High-spending visitors are lifting totals—but concentration brings new risks
UHERO’s forecast outlines a distinct pattern in the tourism economy: overall visitor arrivals were off 1. 3% last year, and visitor spending fell on Kauai and Hawaii island. Yet daily visitor spending rose on Oahu by 2. 5%, while Maui saw a 9% increase. UHERO’s Steven Bond-Smith said the increase in real spending statewide of roughly 3% was dominated by Maui and by higher-spending visitors.
That detail reshapes how to read the tourism story. The issue is not simply whether tourism is “up” or “down, ” but what kind of tourism is doing the work and how stable that mix might be. Bond-Smith described the spending rise as driven by “high-end visitors” staying in luxury and upscale properties, adding that UHERO does not expect the increase in spending per person per day to continue long term.
UHERO Executive Director Carl Bonham sharpened the risk: relying on the top 20% of income earners to drive tourism can be fragile, particularly if the conditions supporting that spending weaken. UHERO’s forecast describes “an unusually large share of spending by the highest income folks, supported by stock market gains, ” which has buoyed spending even as weak labor markets, moderate income growth, and high prices have held back lower-income households.
The forecast also highlights that arrivals from Japan remain about half of pre-COVID-19 levels and Canadian tourism is down 10%, underscoring that Hawaii’s visitor mix remains uneven. These are not just tourism metrics; they are signals about whether the state is becoming more dependent on a narrower band of affluent travelers—an economic concentration that can complicate any attempt to translate tourism receipts into broader household prosperity.

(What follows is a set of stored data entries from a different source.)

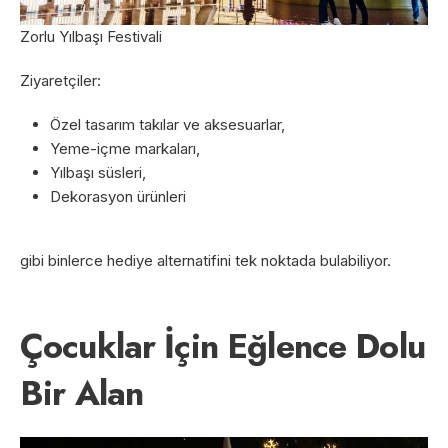
Zorlu Yılbaşı Festivali
Ziyaretçiler:
Özel tasarım takılar ve aksesuarlar,
Yeme-içme markaları,
Yılbaşı süsleri,
Dekorasyon ürünleri
gibi binlerce hediye alternatifini tek noktada bulabiliyor.
Çocuklar İçin Eğlence Dolu
Bir Alan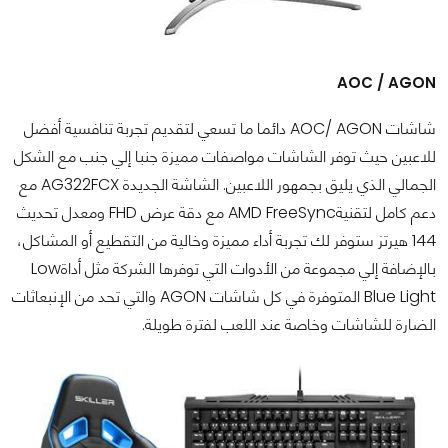
AOC / AGON
شاشات AOC/ AGON دائما ما تسعي لتقديم تجربة تنافسية أفضل
للاعبين حيث توفر الشاشات مواصفات مميزة جنبا إلي جنب مع الشكل
الجمالي الذي يليق بجمهور اللاعبين. الشاشة الجديدة AG322FCX مع
دعم كامل لتقنيةAMD FreeSync مع دقة عرض FHD ومعدل تحديث
144 هيرتز ستوفر لك تجربة أداء مميزة وخالية من التقطيع أو المشاكل،
بالإضافة إلي مجموعة من الأدوات التي توفرها الشركة مثل أداةLow
Blue Light المتوفرة في كل شاشات AGON والتي تحد من الإنبعاثات
الضارة للشاشات وخاصة عند اللعب لفترة طويلة.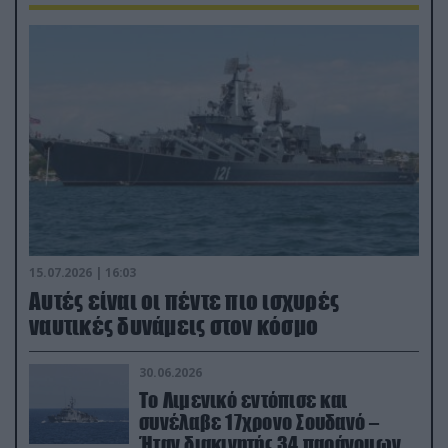
15.07.2026 | 16:03
Aυτές είναι οι πέντε πιο ισχυρές
ναυτικές δυνάμεις στον κόσμο
30.06.2026
Το Λιμενικό εντόπισε και
συνέλαβε 17χρονο Σουδανό –
Ήταν διακινητής 34 παράνομων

Policy pressures: trade uncertainty and the limits of a tourism-led rebound
Beyond visitor dynamics, UHERO flags economic uncertainty tied to tariffs after the U. S. Supreme Court overturned President Donald Trump’s global tariffs last week, followed by questions about what policy might come next. In UHERO’s forecast narrative, late 2024 and early 2025 saw imports surge as businesses sought to avoid looming levies, then fall later in 2025 as tariff effects began to “bite. ” UHERO adds that at least 90% of tariff costs are being borne by the U. S., either by importers or consumers, with uncertainty about whether additional price impacts—such as those on metals—have fully flowed through.

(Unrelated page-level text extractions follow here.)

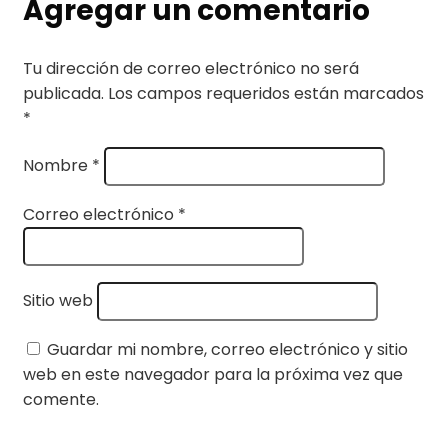
Agregar un comentario
Tu dirección de correo electrónico no será
publicada.
Los campos requeridos están marcados
*
Nombre
*
Correo electrónico
*
Sitio web
Guardar mi nombre, correo electrónico y sitio
web en este navegador para la próxima vez que
comente.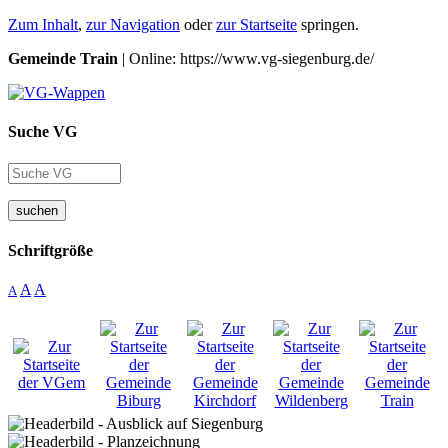
Zum Inhalt
,
zur Navigation
oder
zur Startseite
springen.
Gemeinde Train
| Online: https://www.vg-siegenburg.de/
Suche VG
suchen
Schriftgröße
A
A
A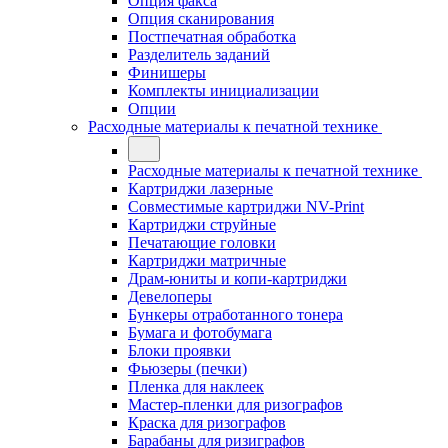
Опция факса
Опция сканирования
Постпечатная обработка
Разделитель заданий
Финишеры
Комплекты инициализации
Опции
Расходные материалы к печатной технике
Расходные материалы к печатной технике
Картриджи лазерные
Совместимые картриджи NV-Print
Картриджи струйные
Печатающие головки
Картриджи матричные
Драм-юниты и копи-картриджи
Девелоперы
Бункеры отработанного тонера
Бумага и фотобумага
Блоки проявки
Фьюзеры (печки)
Пленка для наклеек
Мастер-пленки для ризографов
Краска для ризографов
Барабаны для ризиграфов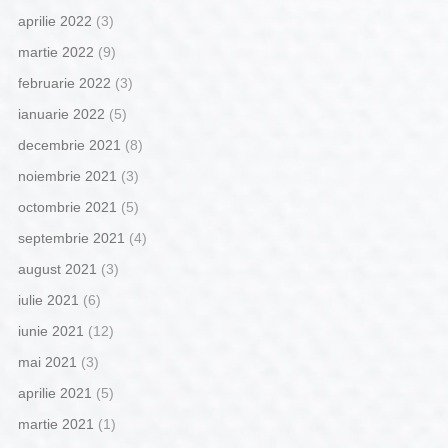
aprilie 2022
(3)
martie 2022
(9)
februarie 2022
(3)
ianuarie 2022
(5)
decembrie 2021
(8)
noiembrie 2021
(3)
octombrie 2021
(5)
septembrie 2021
(4)
august 2021
(3)
iulie 2021
(6)
iunie 2021
(12)
mai 2021
(3)
aprilie 2021
(5)
martie 2021
(1)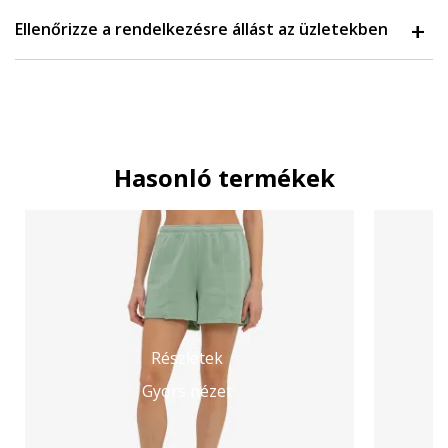
Ellenőrizze a rendelkezésre állást az üzletekben
Hasonló termékek
Részletek
Gyors nézet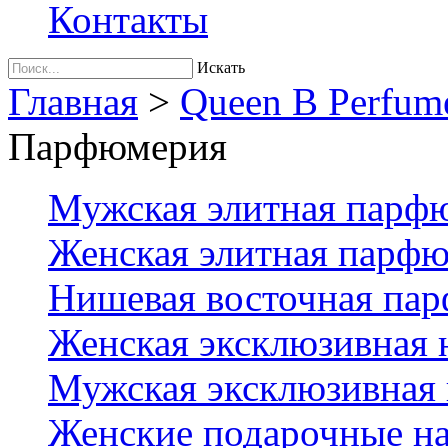
Контакты
Искать
Главная
>
Queen B Perfum
Парфюмерия
Мужская элитная парф
Женская элитная парф
Нишевая восточная па
Женская эксклюзивная
Мужская эксклюзивная
Женские подарочные на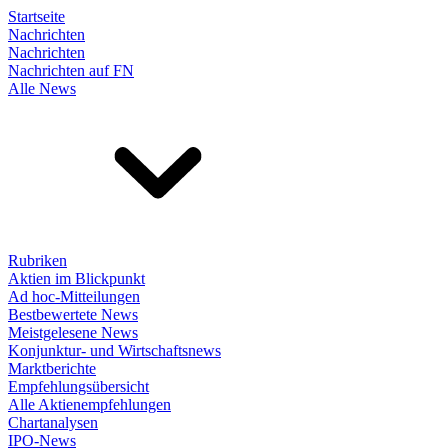
Startseite
Nachrichten
Nachrichten
Nachrichten auf FN
Alle News
Rubriken
Aktien im Blickpunkt
Ad hoc-Mitteilungen
Bestbewertete News
Meistgelesene News
Konjunktur- und Wirtschaftsnews
Marktberichte
Empfehlungsübersicht
Alle Aktienempfehlungen
Chartanalysen
IPO-News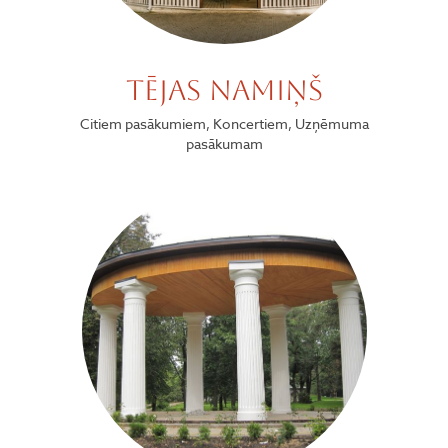
Tējas namiņš
Citiem pasākumiem, Koncertiem, Uzņēmuma
pasākumam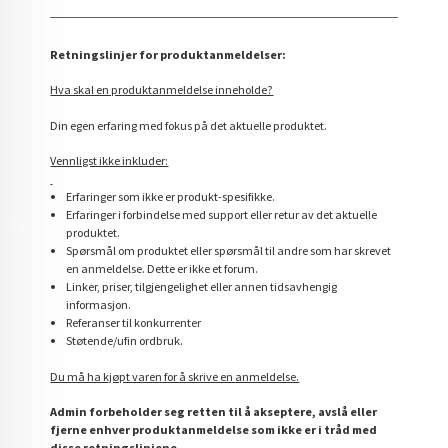
Retningslinjer for produktanmeldelser:
Hva skal en produktanmeldelse inneholde?
Din egen erfaring med fokus på det aktuelle produktet.
Vennligst ikke inkluder:
Erfaringer som ikke er produkt-spesifikke.
Erfaringer i forbindelse med support eller retur av det aktuelle
produktet.
Spørsmål om produktet eller spørsmål til andre som har skrevet
en anmeldelse. Dette er ikke et forum.
Linker, priser, tilgjengelighet eller annen tidsavhengig
informasjon.
Referanser til konkurrenter
Støtende/ufin ordbruk.
Du må ha kjøpt varen for å skrive en anmeldelse.
Admin forbeholder seg retten til å akseptere, avslå eller
fjerne enhver produktanmeldelse som ikke er i tråd med
disse retningslinjene.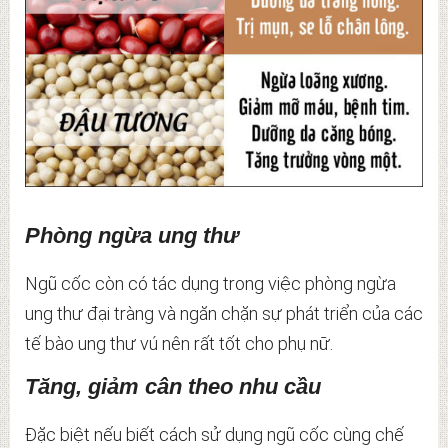
Phòng ngừa ung thư
Ngũ cốc còn có tác dụng trong việc phòng ngừa
ung thư đại tràng và ngăn chặn sự phát triển của các
tế bào ung thư vú nên rất tốt cho phụ nữ.
Tăng, giảm cân theo nhu cầu
Đặc biệt nếu biết cách sử dụng ngũ cốc cùng chế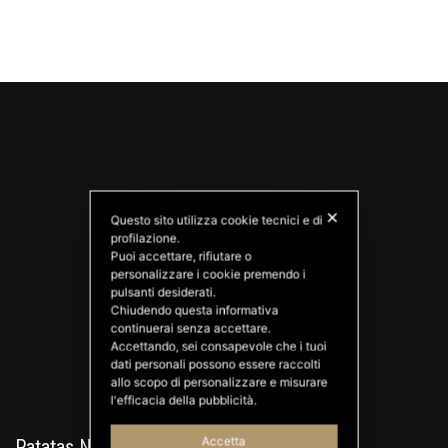
✕
Questo sito utilizza cookie tecnici e di
profilazione.
Puoi accettare, rifiutare o
personalizzare i cookie premendo i
PATATAS NANA
pulsanti desiderati.
Good Ideas
Chiudendo questa informativa
continuerai senza accettare.
Accettando, sei consapevole che i tuoi
dati personali possono essere raccolti
allo scopo di personalizzare e misurare
l'efficacia della pubblicità.
Accetta
Patatas Nana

For Hawaii, this matters not because tariffs are a local story, but because they amplify the volatility facing sectors that UHERO identifies as drivers: construction, health care, and visitor accommodations and food service. If cost pressures rise or consumer behavior shifts, a visitor economy increasingly reliant on high-end spending may not provide enough ballast for residents already facing a long-term affordability gap driven by weak wage and productivity growth.
What to watch next
UHERO’s structural argument leaves policymakers and households with a difficult question: can Hawaii convert a Maui-led tourism spending resurgence into durable, broad-based gains, or will the state’s plateaued tourism model and limited diversification keep widening the gap the report describes? With UHERO warning that treating cost-of-living alone is only temporary relief, the bigger test is whether economic strategy can move beyond short-cycle visitor strength and address the productivity and wage-growth deficits that define the “lost generation” risk.